Ana Sureda, jefa del Departamento de Hematología Clínica del Instituto Catalán de Oncología (ICO).
Los avances en terapias avanzadas han situado a
España en una posición destacada dentro del desarrollo de terapias
CAR-T, especialmente en el ámbito de las neoplasias hematológicas. Sin embargo, la gran pregunta ahora es si ese liderazgo puede trasladarse a uno de los mayores retos actuales: los tumores sólidos. Así, Ana Sureda, jefa del Departamento de Hematología Clínica del Instituto Catalán de Oncología (ICO), reconoce en
Redacción Médica que todo el conocimiento generado en su especialidad "se está trasladando" a este campo y que
nuestro país "tiene una base muy sólida" para ello.
Sin embargo, matiza que el desarrollo en este terreno es más complejo: "Las células CAR-T son más difíciles de fabricar en este tipo de tumores porque es más complicado
encontrar un antígeno diana que sea eficaz y con
toxicidad aceptable".
Un campo en expansión, pero todavía en fases iniciales
Según la especialista, el desarrollo de estas terapias en tumores sólidos se encuentra aún
en una fase temprana, con ensayos clínicos iniciales y un largo recorrido por delante hasta su posible aprobación. "Se está trabajando activamente y
ya aparecen los primeros ensayos en fases muy preliminares", señala.
No obstante, advierte de que todavía es necesario comprobar la eficacia de estas terapias y ver cómo evolucionan en los ensayos clínicos. Además, señala que pueden existir
otras estrategias terapéuticas que compitan con ellas. En este sentido, recuerda que las CAR-T implican un proceso de manufactura e implementación complejo, lo que puede suponer "una competición muy directa" con tratamientos disponibles de forma más inmediata, como los denominados
off the shelf, es decir, terapias listas para su uso sin necesidad de fabricarse
de manera individualizada para cada paciente.

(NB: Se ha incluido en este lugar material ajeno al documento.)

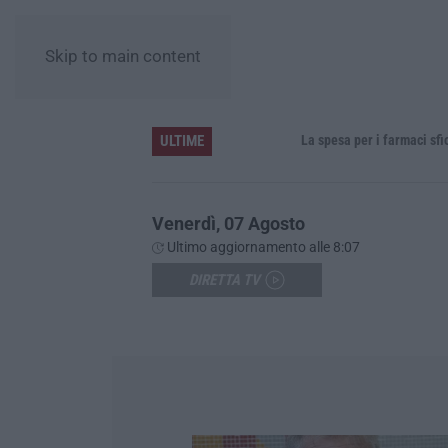
Skip to main content
ULTIME
La spesa per i farmaci sfiora i 40 mil
Venerdì, 07 Agosto
Ultimo aggiornamento alle 8:07
DIRETTA TV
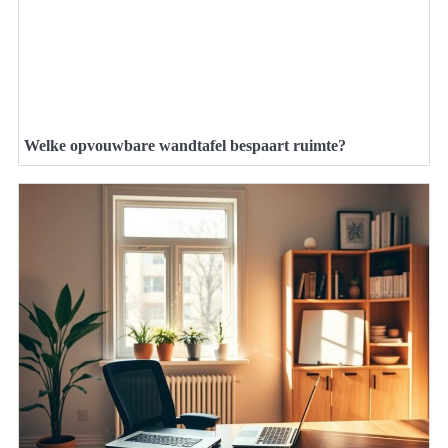
Welke opvouwbare wandtafel bespaart ruimte?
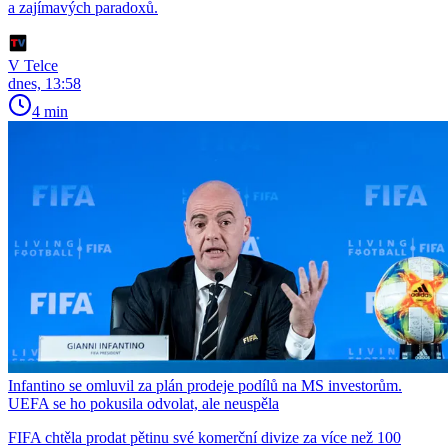
a zajímavých paradoxů.
V Telce
dnes, 13:58
4 min
Infantino se omluvil za plán prodeje podílů na MS investorům.
UEFA se ho pokusila odvolat, ale neuspěla
FIFA chtěla prodat pětinu své komerční divize za více než 100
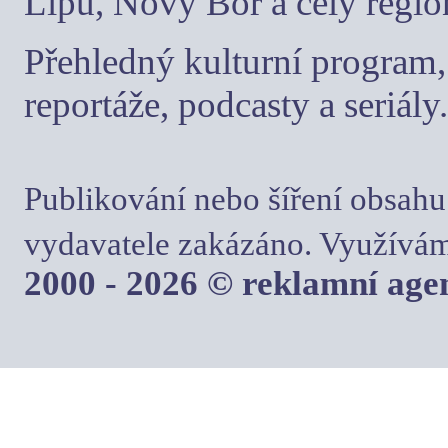
Lípu, Nový Bor a celý regio
Přehledný kulturní program, 
reportáže, podcasty a seriály.
Publikování nebo šíření obsahu
vydavatele zakázáno. Využívám
2000 - 2026 © reklamní ag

Competencia internacional vs. experiencia acumulada
En el escenario global, Sureda identifica claramente a los
principales actores en la carrera por el desarrollo de CAR-T en tumores sólidos: "
Estados Unidos y China", que concentran buena parte del desarrollo y de los ensayos en fases tempranas.
Sobre la posición de España, la hematóloga se muestra prudente, aunque reconoce el potencial del sistema sanitario nacional: "No puedo decir si España va a convertirse en el país número uno abanderado en este aspecto, pero desde luego
tiene una base muy sólida que se lo podría permitir".
En su opinión, la fortaleza española radica en
la experiencia acumulada en terapias CAR-T académicas dentro de la Hematología: "Hay investigadores básicos y traslacionales muy bien coordinados, y Servicios muy potentes,
con gran capacidad investigadora", apunta.
Aun así, insiste en que el desarrollo del campo aún está en fases iniciales, por lo que cualquier predicción debe hacerse con cautela: "
El camino acaba de empezar hace relativamente poco".
Financiación, coordinación y recursos: las claves del avance
Sobre los factores necesarios para que España pudiera aspirar a un papel de liderazgo, Sureda destaca la necesidad de
"más recursos, tanto para personal cualificado como para equipos y estructura".
Pero también subraya la importancia de la coordinación entre grupos de investigación y la continuidad del modelo de colaboración ya existente.En este sentido, considera que la experiencia previa en CAR-T en sangre puede servir de guía para el desarrollo en tumores sólidos, aunque no de forma automática: "No siempre los copy-paste son perfectos", advierte, en referencia a la dificultad de
trasladar directamente los modelos de éxito de la Hematología a los tumores sólidos.
Un reto también para el sistema sanitario
En caso de que estas terapias llegaran, supondría, según la experta,
un nuevo desafío organizativo para el sistema sanitario español porque volvería a enfrentarse a tensiones similares a las ya vividas con las CAR-T en otras indicaciones, donde el sistema "se tensionó desde el punto de vista de la capacidad hospitalaria para ingresar a estos pacientes.
En este sentido, añade que la llegada a tumores sólidos "aumentará de manera significativa
el número de potenciales pacientes candidatos" y obligará a "trabajar en estrategias para que el sistema permita aceptar adecuadamente el tratamiento de todos estos pacientes".
En definitiva, Sureda reconoce que España parte con una posición competitiva relevante. "
El conocimiento está en casa y eso siempre es muy importante, jugar en casa", resume. Sin embargo, insiste en que la competencia internacional es fuerte y que el desarrollo de CAR-T en tumores sólidos es una carrera global aún sin ganador claro.